The distribution system will be developed as part of the Corumana Water Supply System, a $130m World Bank funded project in the country. Safe drinking water will be supplied to 550,000 residents and 20,000 households in the city.
Fundo de Investimento e Patrimonio do Asbestecimento de Agua of Mozambique (FIPAG) has commissioned the Royal HaskoningDHV led consortium to implement all the services required for the development phase of the project.
US-based EMCOR Group's subsidiary Poole & Kent has won a contract to build and install a reverse osmosis water treatment plant in the city of Clearwater, Florida.
The company will be responsible for all aspects of constructing a 6.5 million gallon per day reverse osmosis membrane water treatment facility.
The construction of the facility will also include building an ozone treatment system and iron treatment system to transform brackish water into fresh potable water.
Saudi Arabia's state-owned National Water Company (NWC) has announced plans to invest SAR50bn ($13.3bn) to expand water and wastewater infrastructure in the country.
The investment has been put in place to improve and expand the coverage of water services across major Saudi cities.
NWC currently manages water services in Riyadh, Jeddah, Makkah and Taif, which together have a population of 10.6 million people.
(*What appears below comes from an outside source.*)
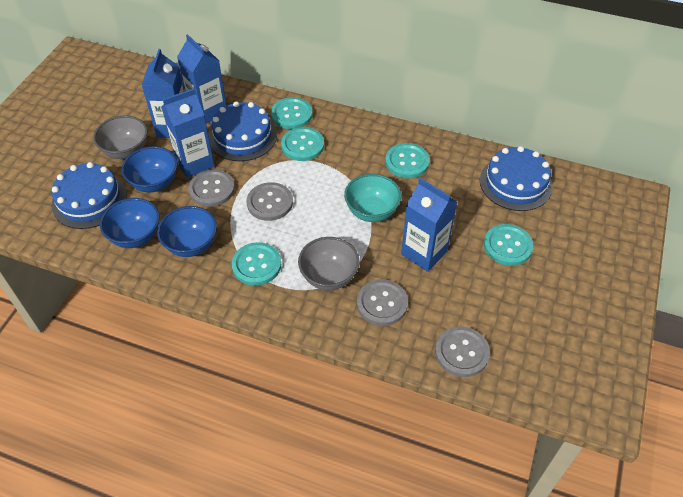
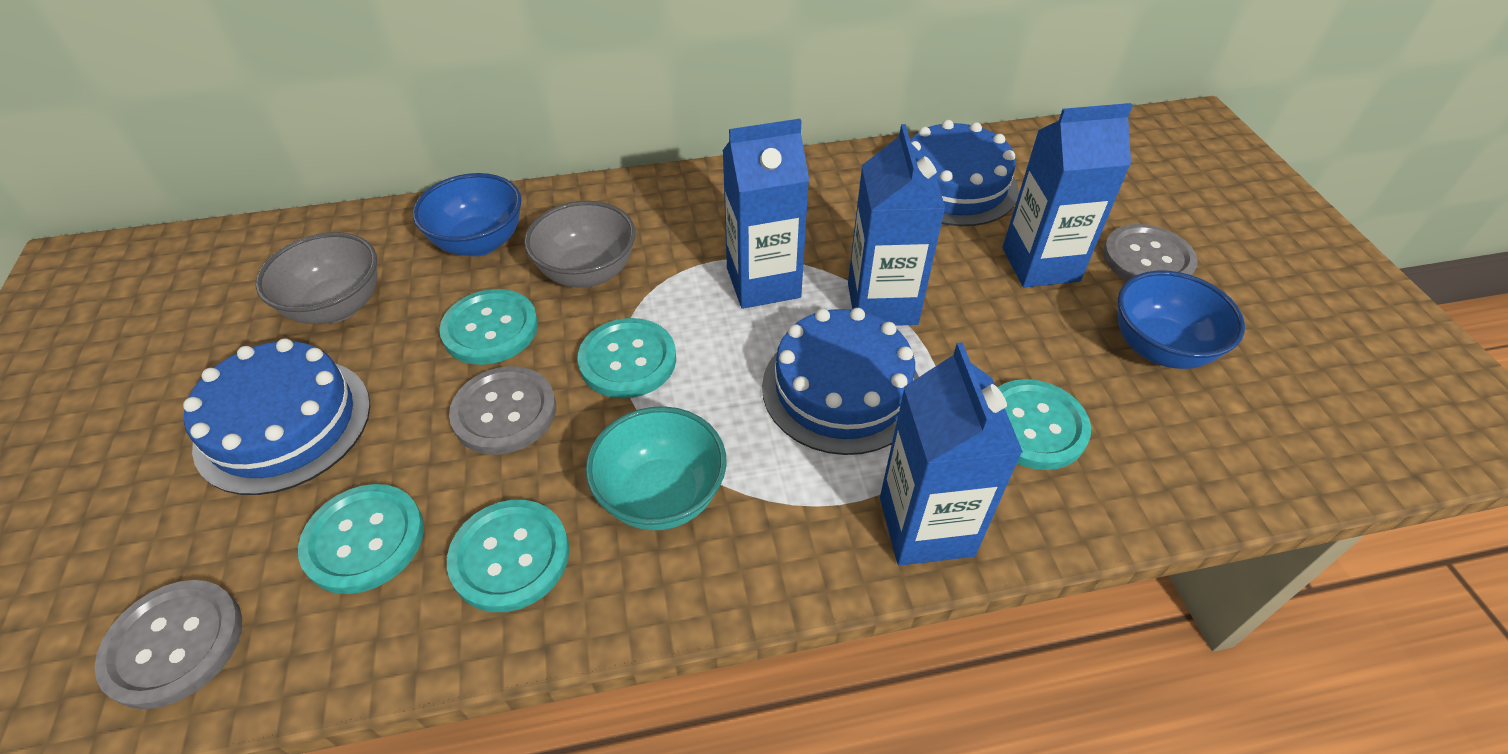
blue bowl: 3 -> 2
grey button: 4 -> 3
The World Bank (WB) has approved an International Development Association (IDA) grant of $155m to support the Greater Accra Metropolitan Area (GAMA) Sanitation and Water Project in Ghana.
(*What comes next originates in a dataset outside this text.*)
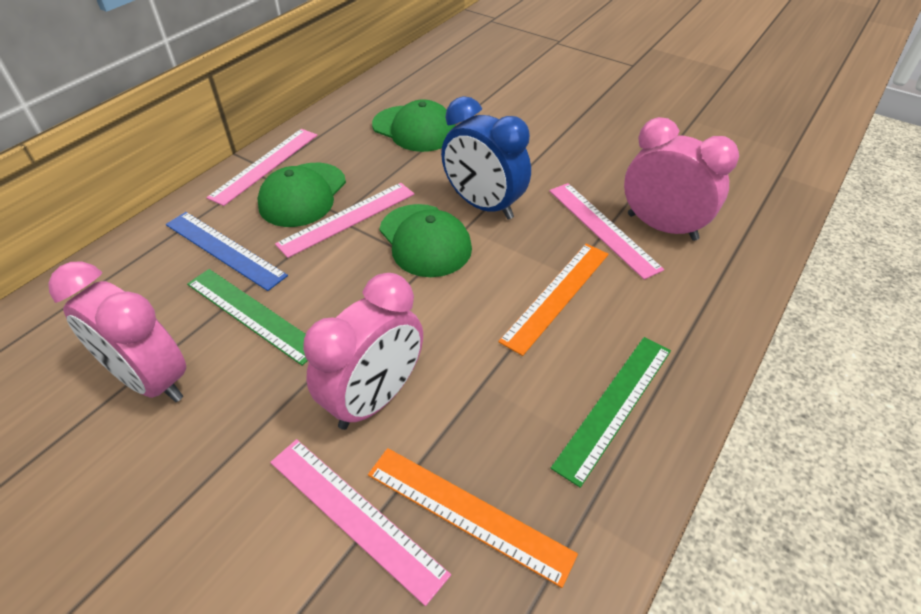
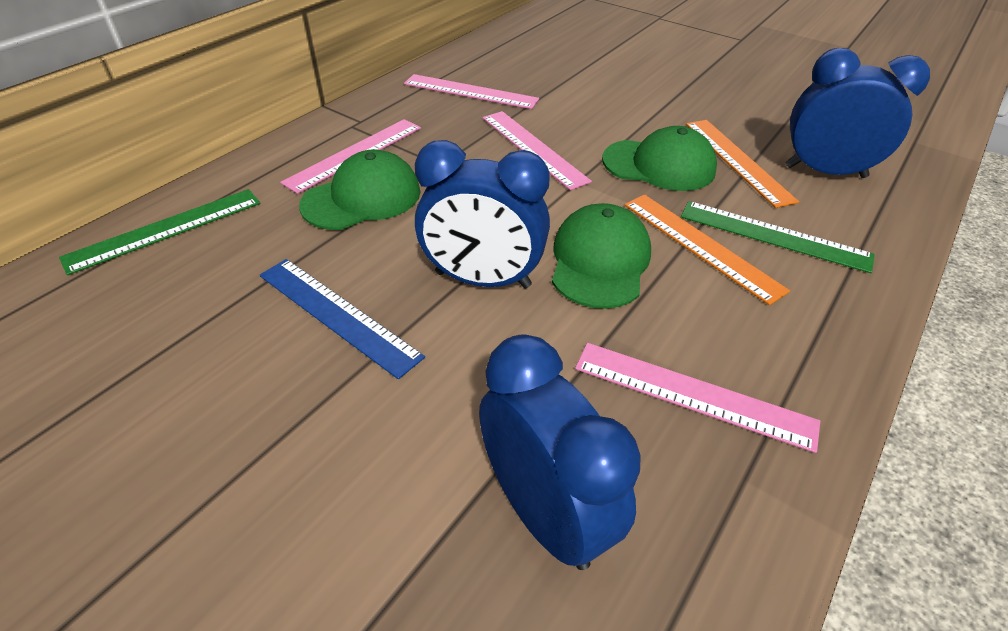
blue clock: 1 -> 3
pink clock: 3 -> 0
The first $5m IDA grant will support the Natural Resources and Environmental Governance project with technical assistance.
Under the fund, the project has been designed to provide technical assistance to help improve the capacity of government agencies to plan, manage and use natural resources in selected sectors more effectively and sustainably.
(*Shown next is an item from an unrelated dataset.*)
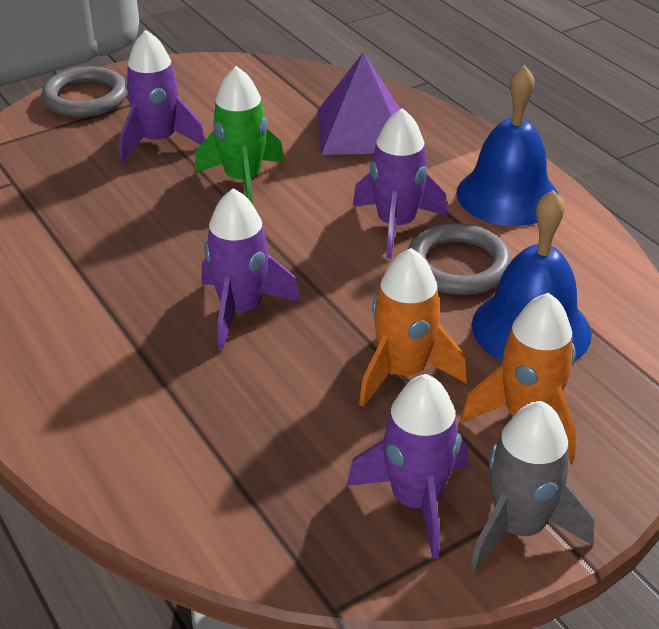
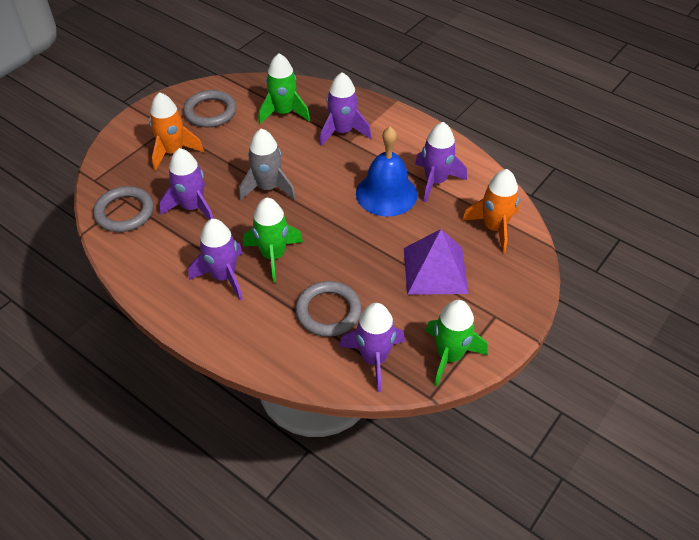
blue bell: 2 -> 1
green rocket: 1 -> 3
grey ring: 2 -> 3
purple rocket: 4 -> 5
The US Environmental Protection Agency (EPA) belives the country needs to invest around $384bn in its drinking water infrastructure through to 2030 in order to provide potable water to its residents.
In its fifth 'Drinking Water Infrastructure Needs Survey and Assessment' report, the EPA has identified that over the next two decades the country will have to invest in water distribution, treatment, storage, and network infrastructure to improve water supply, public health, and economy.
The investment would be made to address the needs of 73,400 water systems across the US, as well as American Indian and Alaska Native Village water systems.
UK-based water and wastewater services company Thames Water has selected a joint venture (JV) of Veolia Water, Costain and Atkins to upgrade the water and wastewater networks and treatment facilities across London and the Thames Valley.
In order to upgrade the water infrastructure, Thames Water formed an alliance with four partners, two of which are JVs, including Veolia Water, Costain and Atkins.
Under the £3bn ($4.5bn) contract, which is believed to be the largest capex management contract in the water sector in Europe, the JV will perform vital upgrades to the water infrastructure.